* **TASK LIST**:
(a) Answer these questions from the text on overgeneralizing the adolescent brain:
(i) According to Wagner, at what level are most studies done?
(ii) What institution is B.J. Casey with?
(iii) Which foundation funds the developmental imaging study by Casey and colleagues?
(b) Write the next part of the text on overgeneralizing the adolescent brain, picking up after its final sentence.

* **TEXT FOR ANALYSIS**:
::::
Overgeneralizing the adolescent brain
A general challenge to the use of neuroscientific evidence in legal settings, Wagner says, is that most studies are at the group rather than the individual level. “The law cares about a particular individual in a particular situation right in front of them,” he says, and the science often cannot speak to that specificity.
Shen cites the challenge of making individualized inference from group-based data as one of the major ones facing use of neuroscience evidence in the court. “This issue has come up in the context of juvenile justice, where the adolescent brain development data confirms behavioral data that on average 17-year-olds are more impulsive than adults, but does not tell us whether a particular 17-year-old, namely the one on trial, was less able to control his/her actions on the day and in the manner in question,” he says.
Indeed, B.J. Casey of the Weill Medical College of Cornell University says that too often we overgeneralize the lack of self control among adolescents. Although adolescents do show poor self control as a group, some situations and individuals are more prone to this breakdown than others.
“It is not that teens can’t make decisions, they can and they can do so efficiently,” Casey says. “It is when they must make decisions in the heat of the moment – in presence of potential or perceived threats, among peers – that the court should consider diminished responsibility of teens while still holding them accountable for their behavior.” Research suggests that this diminished ability is due to the immature development of circuitry involved in processing of negative or positive cues in the environment in the subcortical limbic regions and then in regulating responses to those cues in the prefrontal cortex.
The body of research to date is at the group-level, however, and is not yet able to comment on the neurobiological maturity of an individual adolescent. To help provide more guidance on this issue in legal settings, Casey and colleagues are working alongside legal scholars on a developmental imaging study, funded by the MacArthur Foundation, that is examining behaviors relevant to juvenile criminal behavior, including impulsivity and peer influence.
::::
* **DATA SHOWN**:
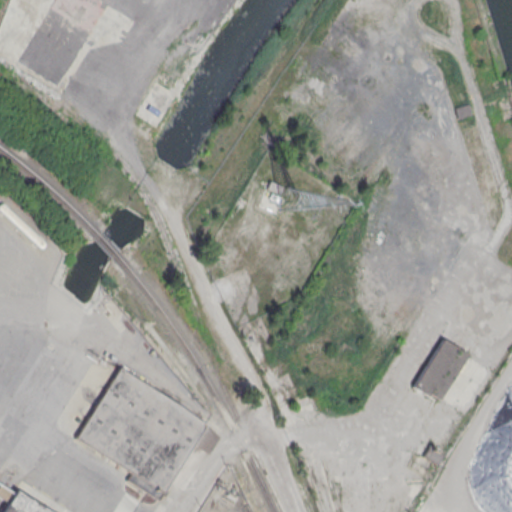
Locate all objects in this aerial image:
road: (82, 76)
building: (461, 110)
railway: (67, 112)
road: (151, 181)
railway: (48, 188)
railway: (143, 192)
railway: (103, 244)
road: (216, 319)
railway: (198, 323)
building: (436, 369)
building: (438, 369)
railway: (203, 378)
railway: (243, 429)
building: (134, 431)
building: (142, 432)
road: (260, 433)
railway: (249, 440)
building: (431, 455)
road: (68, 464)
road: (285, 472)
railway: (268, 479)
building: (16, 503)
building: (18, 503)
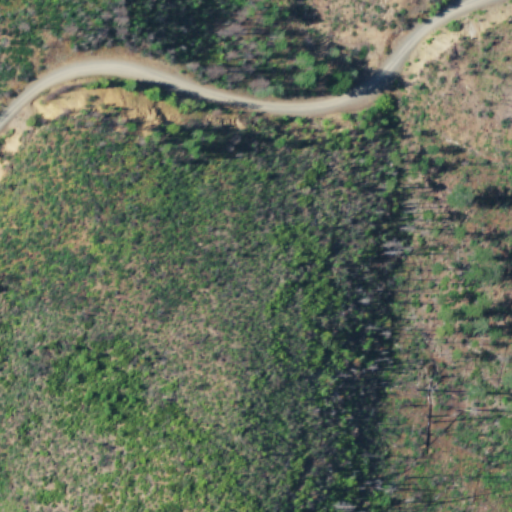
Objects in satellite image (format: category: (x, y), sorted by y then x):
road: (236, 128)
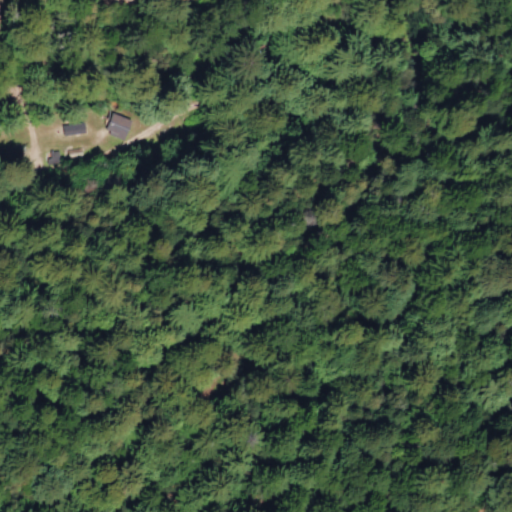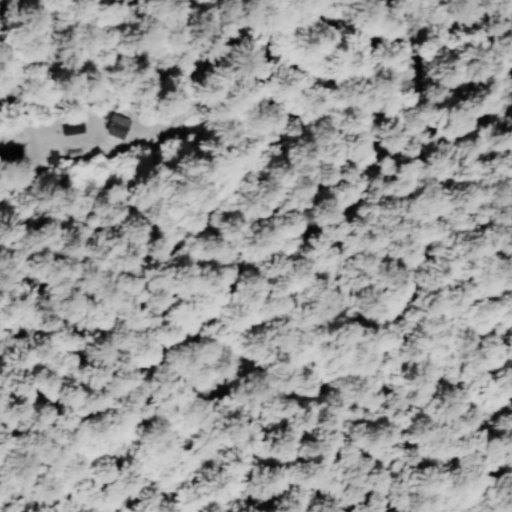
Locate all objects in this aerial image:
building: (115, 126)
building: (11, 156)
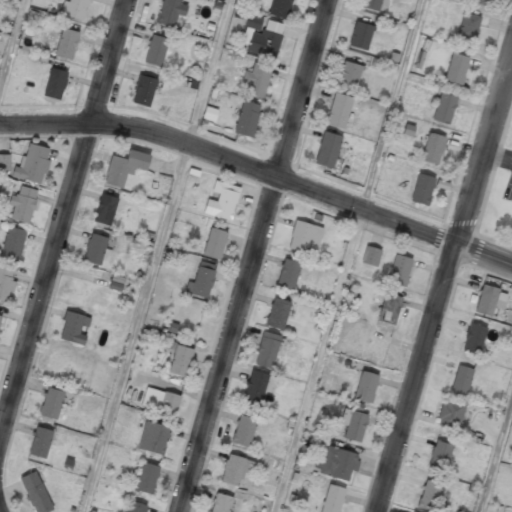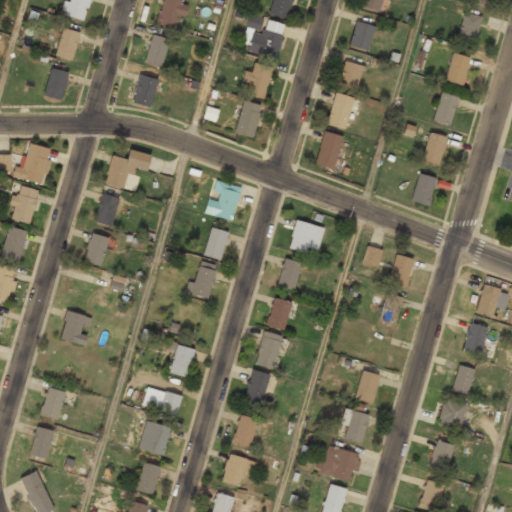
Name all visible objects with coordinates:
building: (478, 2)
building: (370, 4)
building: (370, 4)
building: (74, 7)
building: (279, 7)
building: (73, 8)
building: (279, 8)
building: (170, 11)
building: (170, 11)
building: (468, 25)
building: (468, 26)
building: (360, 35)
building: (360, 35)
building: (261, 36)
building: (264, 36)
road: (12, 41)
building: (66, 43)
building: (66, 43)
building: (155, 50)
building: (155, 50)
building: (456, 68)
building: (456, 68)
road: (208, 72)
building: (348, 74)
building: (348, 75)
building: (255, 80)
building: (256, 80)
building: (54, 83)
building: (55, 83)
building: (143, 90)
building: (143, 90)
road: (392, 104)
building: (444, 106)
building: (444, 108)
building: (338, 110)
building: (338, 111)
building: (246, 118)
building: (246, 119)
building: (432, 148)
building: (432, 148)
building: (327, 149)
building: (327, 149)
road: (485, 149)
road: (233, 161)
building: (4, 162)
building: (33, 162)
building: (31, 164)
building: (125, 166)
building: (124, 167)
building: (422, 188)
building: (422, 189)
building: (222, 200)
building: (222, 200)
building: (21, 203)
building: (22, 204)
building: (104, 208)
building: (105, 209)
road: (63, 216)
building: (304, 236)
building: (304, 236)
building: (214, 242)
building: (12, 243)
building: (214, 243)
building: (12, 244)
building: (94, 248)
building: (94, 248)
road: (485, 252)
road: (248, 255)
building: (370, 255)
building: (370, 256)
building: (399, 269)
::::
* **ANSWERS BY TASK**:
(a)
(i) At the group level rather than the individual level.
(ii) The Weill Medical College of Cornell University.
(iii) The MacArthur Foundation.

(b)
Making real-world connections
The same type of work – to connect brain imaging to particular behaviors in the real-world – is ongoing in a number of other areas, including fMRI-based lie detection and linking negligence to specific mental states. “It’s a big leap to go from a laboratory setting, in which impulse control may be measured by one’s ability to not press a button in response to a stimulus, to the real-world, where the question is whether someone had requisite self-control not to tie up an innocent person and throw them off a bridge.” Shen says. “I don’t see neuroscience solving these big problems anytime soon, and so the question for law becomes: What do we do with this uncertainty? I think this is where we’re at right now, and where we’ll be for some time.”
“With a few notable exceptions such as death penalty cases, cases where a juvenile is facing a very stiff sentence, and litigating brain injury claims, ‘law and neuroscience’ is not familiar to most lawyers,” Shen says. “But this might change – and soon.” The ongoing work is vital, he says, for laying a foundation for a future that’s yet to come, and he hopes that more neuroscientists will increasingly collaborate with legal scholars.